Смекни!
smekni.com

Понятие культуры в культурной антропологии: некоторые тенденции (стр. 2 из 5)

Хотя к концу ХХ века социальная наука отказывается от планов построения единой теории культуры, будучи вынужденной смириться с сосуществованием разнообразных, подчас самых противоречивых концепций, и даже оправдывает их многообразие, указанная работа надолго закрепила то относительное согласие, которое сложилось в этносоциологической литературе если не по поводу исходных установок исследования, то, по крайней мере, по поводу основной территории этносоциологического понятия культуры.

Обнаружив во втором издании своей книги 257 дефиниций культуры, Кребер и Клакхон разделили их на 6 типов. Первый выделенный ими тип дефиниций определяется как объяснительно-описательный. Это классический тип ранних этнологических определений культуры, наиболее ярким образцом которых является определение Тайлора: «Культура или цивилизация, в широком этнографическом смысле слагается в своем целом из знания, верований, искусства, нравственности, законов, обычаев и некоторых других способностей и привычек, усвоенных человеком как членом общества» (Первобытная культура. М., 1939. Р. 1). Второй тип дефиниций Кребер и Клакхон определяют как исторический, в его основе — акцент на традиции, которые выступают в качестве основного культурного фактора. Затем выделяются нормативные определения, где специфической особенностью культуры считается подчинение человека определенным правилам, нормам, стандартам. Четвертый тип — психологические определения, где делается акцент на психологический механизм формирования культуры. Сюда Кребер и Клакхон относят и те определения, которые рассматривают культуру как аппарат приспособления к среде.

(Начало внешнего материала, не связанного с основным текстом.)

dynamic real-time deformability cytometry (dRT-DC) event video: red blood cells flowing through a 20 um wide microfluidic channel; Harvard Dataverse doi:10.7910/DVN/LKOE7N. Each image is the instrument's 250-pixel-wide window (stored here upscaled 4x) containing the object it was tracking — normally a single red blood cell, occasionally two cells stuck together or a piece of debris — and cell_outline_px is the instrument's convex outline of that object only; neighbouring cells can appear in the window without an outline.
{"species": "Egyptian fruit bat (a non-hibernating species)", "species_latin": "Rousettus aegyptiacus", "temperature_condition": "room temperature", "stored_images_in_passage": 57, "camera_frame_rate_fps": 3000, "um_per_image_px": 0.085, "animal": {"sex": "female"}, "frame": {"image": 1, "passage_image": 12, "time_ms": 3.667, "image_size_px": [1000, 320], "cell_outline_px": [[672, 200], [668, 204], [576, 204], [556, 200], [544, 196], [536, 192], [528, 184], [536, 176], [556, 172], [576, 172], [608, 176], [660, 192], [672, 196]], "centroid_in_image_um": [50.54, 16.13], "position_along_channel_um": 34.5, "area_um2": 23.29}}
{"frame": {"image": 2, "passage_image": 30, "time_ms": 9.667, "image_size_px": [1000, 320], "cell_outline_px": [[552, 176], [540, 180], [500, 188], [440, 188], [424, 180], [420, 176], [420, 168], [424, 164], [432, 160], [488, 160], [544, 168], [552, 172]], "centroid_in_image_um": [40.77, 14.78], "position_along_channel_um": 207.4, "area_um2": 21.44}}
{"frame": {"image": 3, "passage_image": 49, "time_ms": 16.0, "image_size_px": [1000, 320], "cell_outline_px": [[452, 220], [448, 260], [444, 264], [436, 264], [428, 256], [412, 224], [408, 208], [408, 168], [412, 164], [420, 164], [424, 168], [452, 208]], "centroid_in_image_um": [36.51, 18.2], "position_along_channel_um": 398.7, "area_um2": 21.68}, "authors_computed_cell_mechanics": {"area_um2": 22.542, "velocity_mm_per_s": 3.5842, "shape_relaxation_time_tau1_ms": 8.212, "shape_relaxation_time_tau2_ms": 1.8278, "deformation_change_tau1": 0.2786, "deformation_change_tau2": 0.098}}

Пятый типа — так называемые структуралистические определения, где речь всегда идет о какой-то определенной культуре, при этом подчеркивается ее целостный характер и внутренняя связь, но ничего не говорится о культуре вообще. Наконец, шестой тип определений — определения генетические, делающие акцент на выяснении происхождения культуры, противопоставляя ее природе и подчеркивая ее общественный характер. Определения этого рода американские исследователи рассматривают даже не столько как особый тип, сколько как специфический аспект, свойственный большинству современных определений.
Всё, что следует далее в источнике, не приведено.